I have developed a simulation platform BDpack on the basis of Brownian dynamics to do high fidelity prediction of both transient and steady-state properties of semi-dilute polymer solutions while including full long range hydrodynamic interactions (HI) and excluded volume effects. The simulation platform is used to study the transport of interacting multiple chains under equilibrium condition and also in shear and planar elongational flow. I used this platform to study the dynamics of comb polymers in dilute solutions, and the simulation results revealed the significant impact of branches on the unraveling stretching dynamics and also relaxation behavior of comb polymers with respect to the linear chains. Currently, I am continuing the project by investigating the dynamic behavior of architecturally complex macromolecules, in particular comb polymers, in a bath of semi-dilute chains. In addition to this topic, I am working with one of graduate students in our group who studies the dynamics of nanoparticles with multiple tethered polymers using Brownian Dynamics (BD) simulations and BDpack.

Microstructure-Rheology Relationship of Complex Fluids

TEM image of ABS-nanoclay composites.
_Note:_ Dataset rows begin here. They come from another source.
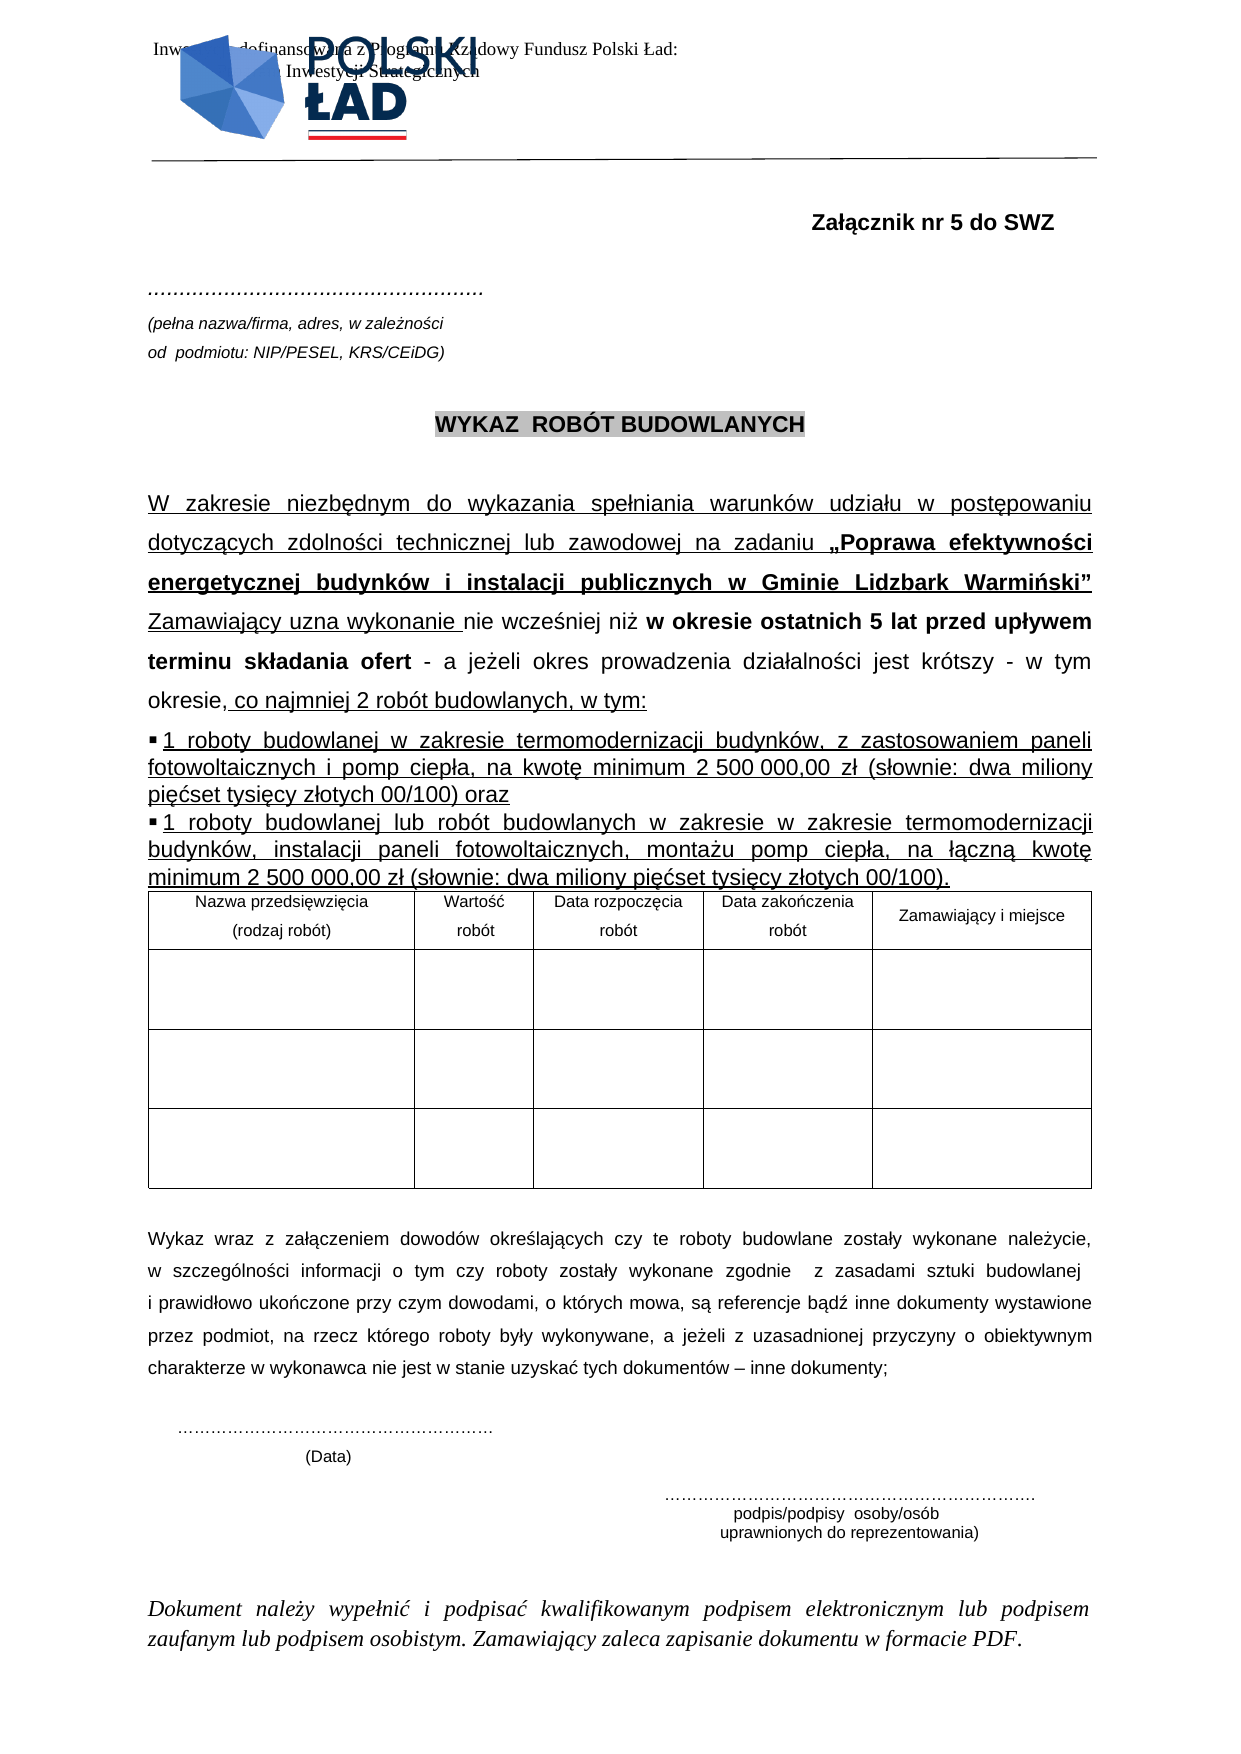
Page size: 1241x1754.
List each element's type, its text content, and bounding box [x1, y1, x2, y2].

text Dokument należy wypełnić i podpisać kwalifikowanym podpisem elektronicznym lub podpisem zaufanym lub podpisem osobistym. Zamawiający zaleca zapisanie dokumentu w formacie PDF. [148, 1595, 1093, 1652]
table_cell [704, 1030, 872, 1108]
text ………………………………………………… [177, 1418, 1009, 1437]
table_cell [415, 1109, 533, 1187]
table_cell [149, 1030, 414, 1108]
table_cell [415, 950, 533, 1028]
list 1 roboty budowlanej lub robót budowlanych w zakresie w zakresie termomodernizacji budynków, instalacji paneli fotowoltaicznych, montażu pomp ciepła, na łączną kwotę minimum 2 500 000,00 zł (słownie: dwa miliony pięćset tysięcy złotych 00/100). [148, 809, 1093, 890]
table_header Data zakończenia robót [704, 892, 872, 949]
text WYKAZ ROBÓT BUDOWLANYCH [148, 411, 1093, 437]
table_header Nazwa przedsięwzięcia (rodzaj robót) [149, 892, 414, 949]
table_cell [704, 1109, 872, 1187]
text uprawnionych do reprezentowania) [177, 1523, 1009, 1542]
table_cell [873, 1030, 1091, 1108]
text ..................................................... [148, 274, 1093, 301]
table_header Data rozpoczęcia robót [534, 892, 703, 949]
text Wykaz wraz z załączeniem dowodów określających czy te roboty budowlane zostały wykonane należycie, w szczególności informacji o tym czy roboty zostały wykonane zgodnie z zasadami sztuki budowlanej i prawidłowo ukończone przy czym dowodami, o których mowa, są referencje bądź inne dokumenty wystawione przez podmiot, na rzecz którego roboty były wykonywane, a jeżeli z uzasadnionej przyczyny o obiektywnym charakterze w wykonawca nie jest w stanie uzyskać tych dokumentów – inne dokumenty; [148, 1227, 1093, 1378]
text …………………………………………………………. [148, 1485, 1093, 1504]
text od podmiotu: NIP/PESEL, KRS/CEiDG) [148, 343, 1093, 362]
table_cell [873, 950, 1091, 1028]
table_cell [873, 1109, 1091, 1187]
list pięćset tysięcy złotych 00/100) oraz [148, 778, 1093, 808]
table_cell [534, 950, 703, 1028]
table_cell [704, 950, 872, 1028]
table_cell [534, 1109, 703, 1187]
text (Data) [148, 1446, 1093, 1466]
table_cell [149, 950, 414, 1028]
table_header Zamawiający i miejsce [873, 892, 1091, 949]
table_header Wartość robót [415, 892, 533, 949]
table_cell [149, 1109, 414, 1187]
text (pełna nazwa/firma, adres, w zależności [148, 314, 1093, 333]
text energetycznej budynków i instalacji publicznych w Gminie Lidzbark Warmiński” Zamawiający uzna wykonanie nie wcześniej niż w okresie ostatnich 5 lat przed upływem terminu składania ofert - a jeżeli okres prowadzenia działalności jest krótszy - w tym okresie, co najmniej 2 robót budowlanych, w tym: [148, 553, 1093, 713]
list 1 roboty budowlanej w zakresie termomodernizacji budynków, z zastosowaniem paneli fotowoltaicznych i pomp ciepła, na kwotę minimum 2 500 000,00 zł (słownie: dwa miliony [148, 727, 1093, 777]
table_cell [415, 1030, 533, 1108]
text podpis/podpisy osoby/osób [148, 1504, 1093, 1523]
text Załącznik nr 5 do SWZ [148, 208, 1093, 235]
text W zakresie niezbędnym do wykazania spełniania warunków udziału w postępowaniu dotyczących zdolności technicznej lub zawodowej na zadaniu „Poprawa efektywności [148, 490, 1093, 552]
table_cell [534, 1030, 703, 1108]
The steady-state and oscillatory viscosity measurement, and stress relaxation of nano-composites.

I have worked with a bevy of rheological measurements to characterize polymer melts with complex microstructure, such as acrylonitrile‐butadiene‐styrene (ABS) and also ABS, PS, and other polymeric nano-composites which are filled with spherical or non-spherical nano particles. I have conducted stress relaxation, nonlinear stress overshoot, creep test, etc. I have also utilized other optical characterizations such as XRD and TEM.